Given a pyramid or cone, explain that the shapes could be divided into cross-sections, and the area of the cross-sections is decreasing as the cross-sections become further away from the base, and the area of an infinite number of cross-sections is the volume of a pyramid or cone.

(17b) Given a formula, explain how to solve for the missing linear dimension using opposite operations.

Teacher Vocabulary:

Dissection arguments

Principle

Cylinder

Pyramid

Cone

Ratio

Circumference

Parallelogram

Limits

Conjecture

Cross-section

Surface Area

Knowledge:

Students know:

Techniques to find the area and perimeter of parallelograms,
Techniques to find the area of circles or polygons

Skills:

Students are able to:

Accurately decompose circles, spheres, cylinders, pyramids, and cones into other geometric shapes.

Explain and justify how the formulas for surface area, and volume of a sphere, cylinder, pyramid, and cone may be created from the use of other geometric shapes.

Understanding:

Students understand that:

Geometric shapes may be decomposed into other shapes which may be useful in creating formulas.

Geometric shapes may be divided into an infinite number of smaller geometric shapes, and the combination of those shapes maintain the area and volume of the original shape.

Diverse Learning Needs:

Essential Skills:

Learning Objectives: GEO.17.1: Define Cavalieri's principle, circumference of a circle, area of a circle, volume of a cylinder, pyramid, and cone; oblique, radius, diameter, height, and base.
GEO.17.2: Compare surface areas of similar figures and volumes of similar figures to determine a relationship using dissection arguments, Cavalieri's principle, and informal limit arguments.
GEO.17.3: Compare the characteristics and volume of oblique and right solids.
GEO.17.4: Describe the properties of a given object (cylinder, pyramid, prism, and cone).
GEO.17.5: Identify the necessary characteristics of a given solid to solve for its volume and surface area(cylinder, pyramid, prism, and cone).
GEO.17.6: Calculate the surface area of three-dimensional figures (cylinder, pyramid, prism, and cone).
GEO.17.7: Calculate the volume of a cylinder, pyramid, prism, and cone.
GEO.17.8: Calculate the area of a circle.
GEO.17.9: Calculate the circumference of a circle.
GEO.17.10: Calculate the area of the base shape.
GEO.17.11: Identify the relationship of geometric representations to real-life objects.
GEO.17.12: Identify the base shape.

Prior Knowledge Skills:

Define three-dimensional figures, surface area, and nets.

Identify three-dimensional figures.

Evaluate how to apply using surface area of a three-dimensional figure to solving real-world and mathematical problems.

Draw nets to find the surface area of a given three-dimensional figure.

Recall how to calculate the area of a rectangle and triangle.

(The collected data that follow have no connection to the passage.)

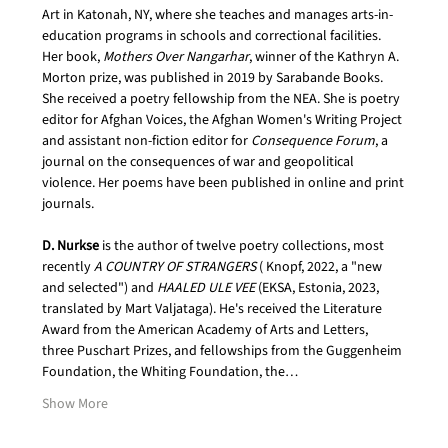
Art in Katonah, NY, where she teaches and manages arts-in-
education programs in schools and correctional facilities. 
Her book, 
Mothers Over Nangarhar
, winner of the Kathryn A. 
Morton prize, was published in 2019 by Sarabande Books. 
She received a poetry fellowship from the NEA. She is poetry 
editor for Afghan Voices, the Afghan Women's Writing Project 
and assistant non-fiction editor for 
Consequence Forum
, a 
journal on the consequences of war and geopolitical 
violence. Her poems have been published in online and print
journals.
D. Nurkse
 is the author of twelve poetry collections, most 
recently 
A COUNTRY OF STRANGERS
 ( Knopf, 2022, a "new 
and selected") and 
HAALED ULE VEE
 (EKSA, Estonia, 2023, 
translated by Mart Valjataga). He's received the Literature 
Award from the American Academy of Arts and Letters, 
three Puschart Prizes, and fellowships from the Guggenheim 
Foundation, the Whiting Foundation, the…
Show More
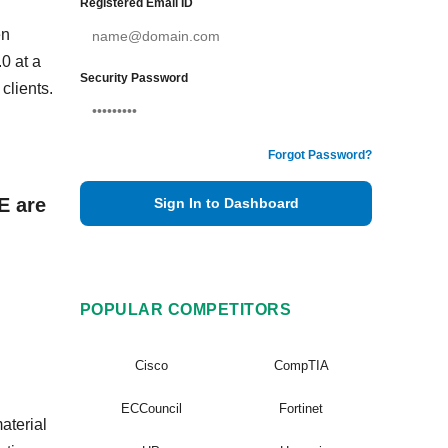
Registered Email ID
en
0 at a
Security Password
clients.
Forgot Password?
E are
Sign In to Dashboard
POPULAR COMPETITORS
Cisco
CompTIA
ECCouncil
Fortinet
aterial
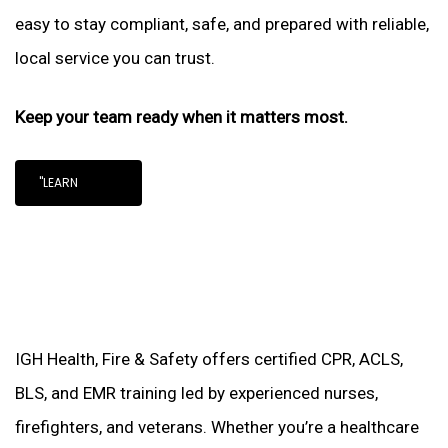
easy to stay compliant, safe, and prepared with reliable,
local service you can trust.
Keep your team ready when it matters most.
"LEARN
IGH Health, Fire & Safety offers certified CPR, ACLS,
BLS, and EMR training led by experienced nurses,
firefighters, and veterans. Whether you’re a healthcare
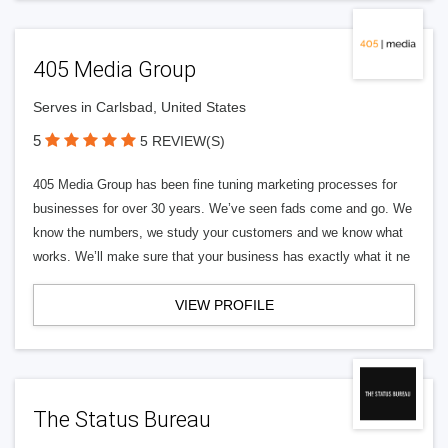
405 Media Group
Serves in Carlsbad, United States
5
5 REVIEW(S)
405 Media Group has been fine tuning marketing processes for
businesses for over 30 years. We’ve seen fads come and go. We
know the numbers, we study your customers and we know what
works. We’ll make sure that your business has exactly what it ne
VIEW PROFILE
The Status Bureau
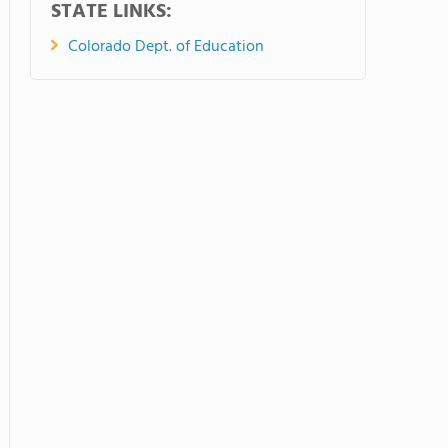
STATE LINKS:
Colorado Dept. of Education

Select and create a three-dimensional figure using manipulatives.

Define diameter, radius, circumference, area of a circle, and formula.

Identify and label parts of a circle.

Recognize the attributes of a circle.

Apply the formula of area and circumference to real-world mathematical situations.

Define formula, volume, cone, cylinders, spheres, and height.

Discuss the measure of volume and give examples.

Solve problems with exponents.

Recall how to find circumference of a circle.

Identify parts of a circle.

Calculate the volume of three-dimensional figures.

Solve real-world problems using the volume formulas for three-dimensional figures.

Alabama Alternate Achievement Standards

AAS Standard: M.G.AAS.10.17 Compare and contrast the volume of real-world geometric figures.